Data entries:
-=-=-

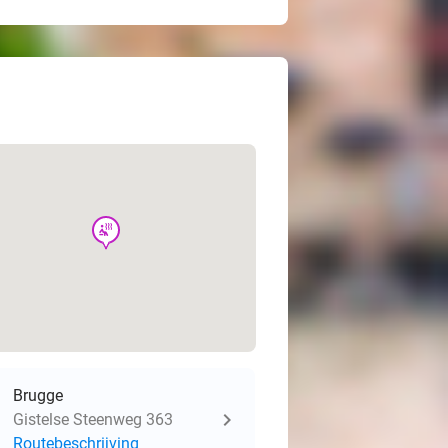
wellness
Brugge
Gistelse Steenweg 363
Routebeschrijving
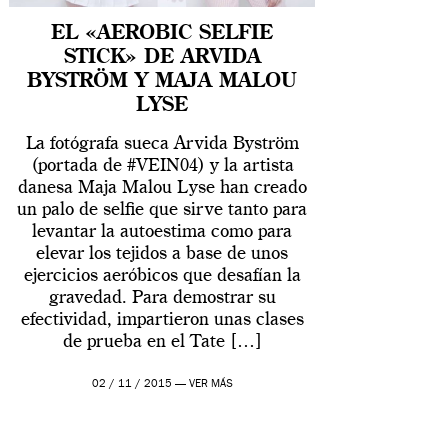
EL «AEROBIC SELFIE
STICK» DE ARVIDA
BYSTRÖM Y MAJA MALOU
LYSE
La fotógrafa sueca Arvida Byström
(portada de #VEIN04) y la artista
danesa Maja Malou Lyse han creado
un palo de selfie que sirve tanto para
levantar la autoestima como para
elevar los tejidos a base de unos
ejercicios aeróbicos que desafían la
gravedad. Para demostrar su
efectividad, impartieron unas clases
de prueba en el Tate […]
02 / 11 / 2015 —
VER MÁS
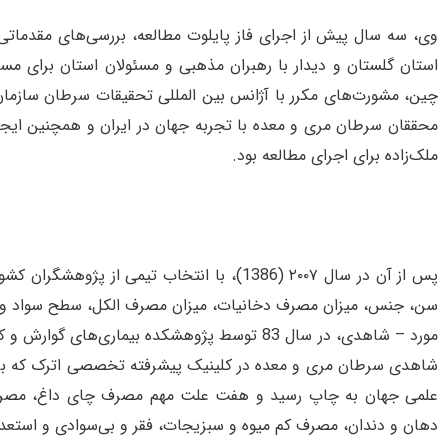
استان گلستان و دیدار با رهبران مذهبی و مسئولان استان برای مساع
چین، مشورت‌های مکرر با آژانس بین المللی تحقیقات سرطان سازم
محققان سرطان مری و معده با تجربه جهان در ایران و همچنین ایجا
ملک‌زاده برای اجرای مطالعه بود.
شاهدی سرطان مری و معده در کلینیک پیشرفته تخصصی اترک که برای 
علمی جهان به چاپ رسید و هفت علت مهم مصرف چای داغ، مصرف آ
دهان و دندان، مصرف کم میوه و سبزیجات، فقر و بی‌سوادی و استعداد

-=-=-

*Exercise prompt:* Show every line of the data above that contains the word "معده".

*Answer space:*
محققان سرطان مری و معده با تجربه جهان در ایران و همچنین ایجا
شاهدی سرطان مری و معده در کلینیک پیشرفته تخصصی اترک که برای 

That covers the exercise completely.